AIM OF THE EXERCISE:
Every entry below should be printed exactly, without its images.

==*==

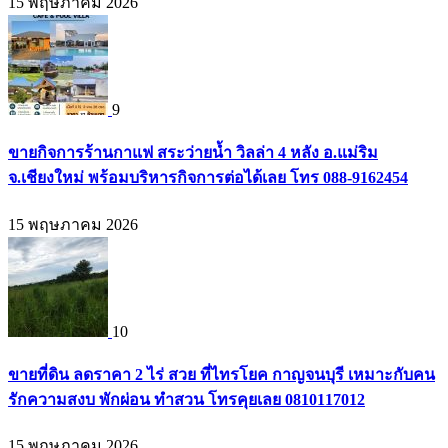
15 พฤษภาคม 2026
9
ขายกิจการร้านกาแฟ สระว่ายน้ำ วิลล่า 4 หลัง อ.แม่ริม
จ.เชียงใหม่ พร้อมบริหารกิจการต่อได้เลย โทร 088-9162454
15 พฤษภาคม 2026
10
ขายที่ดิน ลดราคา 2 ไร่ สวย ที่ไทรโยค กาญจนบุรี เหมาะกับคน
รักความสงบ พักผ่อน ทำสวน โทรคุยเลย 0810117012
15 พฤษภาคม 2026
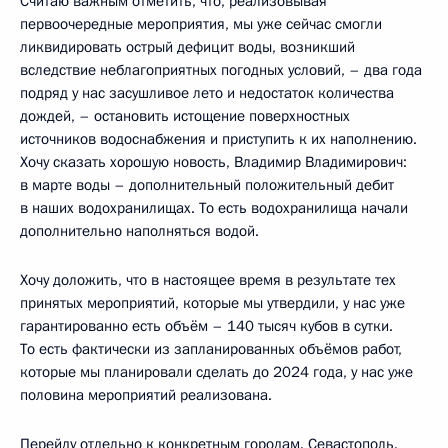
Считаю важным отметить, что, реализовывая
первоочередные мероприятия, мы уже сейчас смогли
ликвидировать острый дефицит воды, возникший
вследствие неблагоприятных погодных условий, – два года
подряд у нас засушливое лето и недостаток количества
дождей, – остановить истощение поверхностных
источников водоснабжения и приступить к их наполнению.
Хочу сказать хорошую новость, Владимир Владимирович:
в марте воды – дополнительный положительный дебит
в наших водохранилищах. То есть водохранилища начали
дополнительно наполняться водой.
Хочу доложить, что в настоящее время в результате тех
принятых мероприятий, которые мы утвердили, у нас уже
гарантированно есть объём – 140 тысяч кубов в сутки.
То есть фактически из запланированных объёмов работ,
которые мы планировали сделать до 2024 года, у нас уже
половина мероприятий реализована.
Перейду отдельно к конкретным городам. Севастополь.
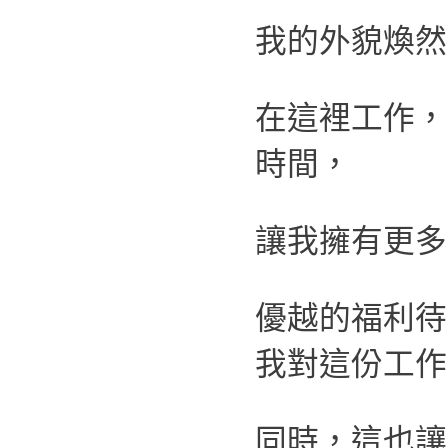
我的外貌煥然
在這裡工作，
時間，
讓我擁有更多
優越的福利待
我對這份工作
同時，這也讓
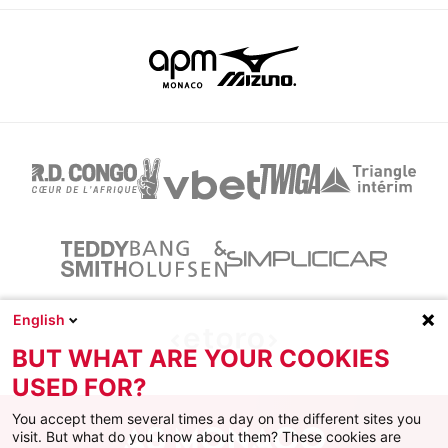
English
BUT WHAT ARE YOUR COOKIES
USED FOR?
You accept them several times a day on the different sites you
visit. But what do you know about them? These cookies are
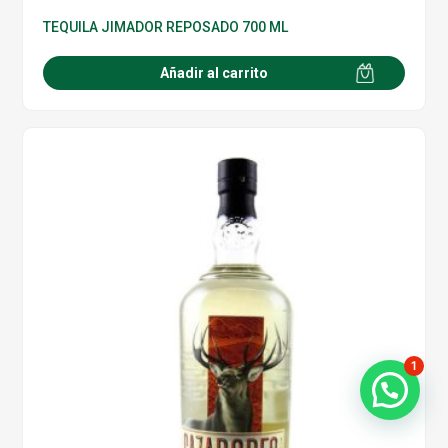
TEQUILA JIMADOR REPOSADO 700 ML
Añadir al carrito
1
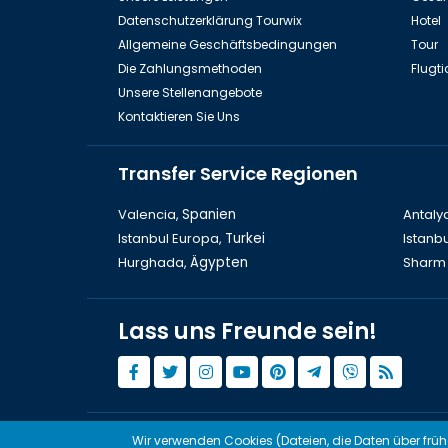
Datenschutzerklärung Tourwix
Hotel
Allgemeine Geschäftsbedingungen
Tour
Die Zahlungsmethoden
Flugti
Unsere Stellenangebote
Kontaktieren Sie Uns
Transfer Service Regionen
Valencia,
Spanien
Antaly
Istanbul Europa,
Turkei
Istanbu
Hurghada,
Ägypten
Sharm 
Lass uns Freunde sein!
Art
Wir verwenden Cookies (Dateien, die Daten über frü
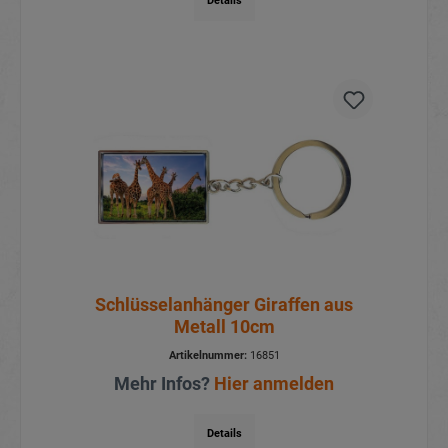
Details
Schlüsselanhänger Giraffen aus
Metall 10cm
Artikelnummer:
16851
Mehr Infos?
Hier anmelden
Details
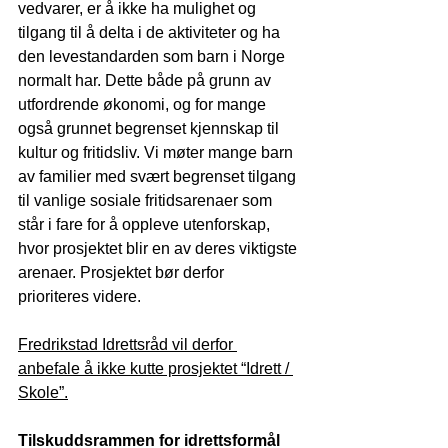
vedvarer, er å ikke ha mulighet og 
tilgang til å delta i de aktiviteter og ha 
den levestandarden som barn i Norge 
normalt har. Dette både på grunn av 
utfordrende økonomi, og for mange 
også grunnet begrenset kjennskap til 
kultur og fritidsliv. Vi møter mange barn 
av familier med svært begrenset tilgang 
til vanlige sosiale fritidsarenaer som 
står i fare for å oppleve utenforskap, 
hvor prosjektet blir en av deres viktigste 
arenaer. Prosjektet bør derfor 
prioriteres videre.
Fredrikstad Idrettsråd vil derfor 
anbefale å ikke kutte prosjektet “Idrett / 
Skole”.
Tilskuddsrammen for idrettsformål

==*==

ANSWER FOR THE TASK:
15 พฤษภาคม 2026
9
ขายกิจการร้านกาแฟ สระว่ายน้ำ วิลล่า 4 หลัง อ.แม่ริม
จ.เชียงใหม่ พร้อมบริหารกิจการต่อได้เลย โทร 088-9162454
15 พฤษภาคม 2026
10
ขายที่ดิน ลดราคา 2 ไร่ สวย ที่ไทรโยค กาญจนบุรี เหมาะกับคน
รักความสงบ พักผ่อน ทำสวน โทรคุยเลย 0810117012
15 พฤษภาคม 2026
Считаю важным отметить, что, реализовывая
первоочередные мероприятия, мы уже сейчас смогли
ликвидировать острый дефицит воды, возникший
вследствие неблагоприятных погодных условий, – два года
подряд у нас засушливое лето и недостаток количества
дождей, – остановить истощение поверхностных
источников водоснабжения и приступить к их наполнению.
Хочу сказать хорошую новость, Владимир Владимирович:
в марте воды – дополнительный положительный дебит
в наших водохранилищах. То есть водохранилища начали
дополнительно наполняться водой.
Хочу доложить, что в настоящее время в результате тех
принятых мероприятий, которые мы утвердили, у нас уже
гарантированно есть объём – 140 тысяч кубов в сутки.
То есть фактически из запланированных объёмов работ,
которые мы планировали сделать до 2024 года, у нас уже
половина мероприятий реализована.
Перейду отдельно к конкретным городам. Севастополь.
我的外貌煥然
在這裡工作，
時間，
讓我擁有更多
優越的福利待
我對這份工作
同時，這也讓
English
BUT WHAT ARE YOUR COOKIES
USED FOR?
You accept them several times a day on the different sites you
visit. But what do you know about them? These cookies are
TEQUILA JIMADOR REPOSADO 700 ML
Añadir al carrito
1
Datenschutzerklärung Tourwix
Hotel
Allgemeine Geschäftsbedingungen
Tour
Die Zahlungsmethoden
Flugti
Unsere Stellenangebote
Kontaktieren Sie Uns
Transfer Service Regionen
Valencia,
Spanien
Antaly
Istanbul Europa,
Turkei
Istanbu
Hurghada,
Ägypten
Sharm 
Lass uns Freunde sein!
Art
Wir verwenden Cookies (Dateien, die Daten über frü
Details
Schlüsselanhänger Giraffen aus
Metall 10cm
Artikelnummer:
16851
Mehr Infos?
Hier anmelden
Details
vedvarer, er å ikke ha mulighet og 
tilgang til å delta i de aktiviteter og ha 
den levestandarden som barn i Norge 
normalt har. Dette både på grunn av 
utfordrende økonomi, og for mange 
også grunnet begrenset kjennskap til 
kultur og fritidsliv. Vi møter mange barn 
av familier med svært begrenset tilgang 
til vanlige sosiale fritidsarenaer som 
står i fare for å oppleve utenforskap, 
hvor prosjektet blir en av deres viktigste 
arenaer. Prosjektet bør derfor 
prioriteres videre.
Fredrikstad Idrettsråd vil derfor 
anbefale å ikke kutte prosjektet “Idrett / 
Skole”.
Tilskuddsrammen for idrettsformål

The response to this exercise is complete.